Being in Europe makes Britain stronger in international trade talks. By being part of the world's largest market, standing with 500 million people, Britain is a more important trade partner for countries around the world than we would be on our own. This has been demonstrated vividly today with the signing of a new free trade agreement between the EU and Vietnam.
Vietnam is a great example of a fast-developing country, which becomes a more important market with every year that goes by. Its 90 million consumers, and economic growth of over six per cent a year, spell real opportunities for Britain's exporting businesses. The deal signed today will ease their passage into this exciting market, triggering a wave of investment, innovation and growth, as well as greater opportunities for British companies exporting goods like cars, whisky, and machinery to Vietnam. It also provides greater protection for British businesses investing in Vietnam, through the EU's new Investment Court System.

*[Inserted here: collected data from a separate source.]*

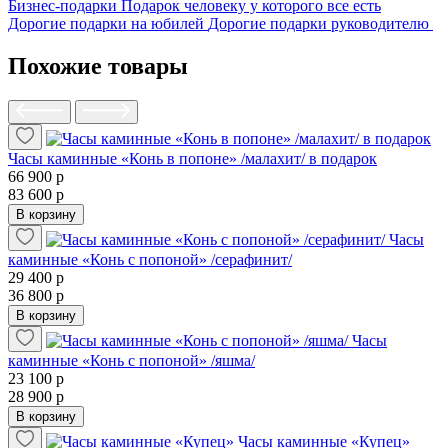
Бизнес-подарки
Подарок человеку у которого все есть
Дорогие подарки на юбилей
Дорогие подарки руководителю
Похожие товары
Часы каминные «Конь в попоне» /малахит/ в подарок
66 900 р
83 600 р
В корзину
Часы
каминные «Конь с попоной» /серафинит/
29 400 р
36 800 р
В корзину
Часы
каминные «Конь с попоной» /яшма/
23 100 р
28 900 р
В корзину
Часы каминные «Купец»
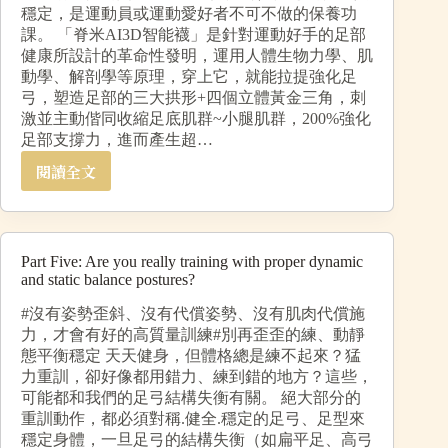
穩定，是運動員或運動愛好者不可不做的保養功
課。 「脊米AI3D智能襪」是針對運動好手的足部
健康所設計的革命性發明，運用人體生物力學、肌
動學、解剖學等原理，穿上它，就能拉提強化足
弓，塑造足部的三大拱形+四個立體黃金三角，刺
激並主動偕同收縮足底肌群~小腿肌群，200%強化
足部支撐力，進而產生超…
閱讀全文
Part Five: Are you really training with proper dynamic
and static balance postures?
#沒有姿勢歪斜、沒有代償姿勢、沒有肌肉代償施
力，才會有好的高質量訓練#別再歪歪的練、動靜
態平衡穩定 天天健身，但體格總是練不起來？猛
力重訓，卻好像都用錯力、練到錯的地方？這些，
可能都和我們的足弓結構失衡有關。 絕大部分的
重訓動作，都必須對稱.健全.穩定的足弓、足型來
穩定身體，一旦足弓的結構失衡（如扁平足、高弓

Why does this matter for people here in Britain? It matters because selling abroad creates jobs here at home, not just in businesses that export directly, but also in firms supplying parts or services to those businesses. Europe's ability to unlock new markets far afield boosts Britain's economy helping families up and down the country.
Vietnam, despite growing fast, is neither a huge economy nor a major destination for British exports - though that should change once the free trade agreement is implemented. But what this deal also does is build a bridgehead for British trade in South East Asia, a key and fast-growing market. Vietnam is a member of ASEAN, a trading block including Indonesia, Malaysia, and Singapore, which together comprises the seventh-largest economy on earth. Getting a foot in the door via Vietnam will make concluding a full EU-ASEAN agreement easier. Indeed, there is already work underway to secure similar deals with more ASEAN member states including Malaysia, Thailand, the Philippines and Indonesia, as well as other countries in the region, such as India, Japan, and Australia.
Those who want Britain to leave Europe argue that doing so would make it easier to trade with the rest of the world. Nothing could be further from the truth, as today's announcement proves. Quitting Europe would be a leap into the dark. Not only would our exports to Europe - which buys almost half of all we sell - face new red tape and new taxes, but we would cease to be party to the EU's free trade agreements with more than 50 countries. And we would have to start our own negotiations with countries like the US, so moving to the back of the queue.
The fact is this. We do not need to choose between Europe and Asia, Europe and America, or Europe and the Commonwealth - we can have the best of both worlds, as President Obama and the leaders of India and China have said recently. Our trade is stronger in Europe, and that makes workers and families the length of Britain better off.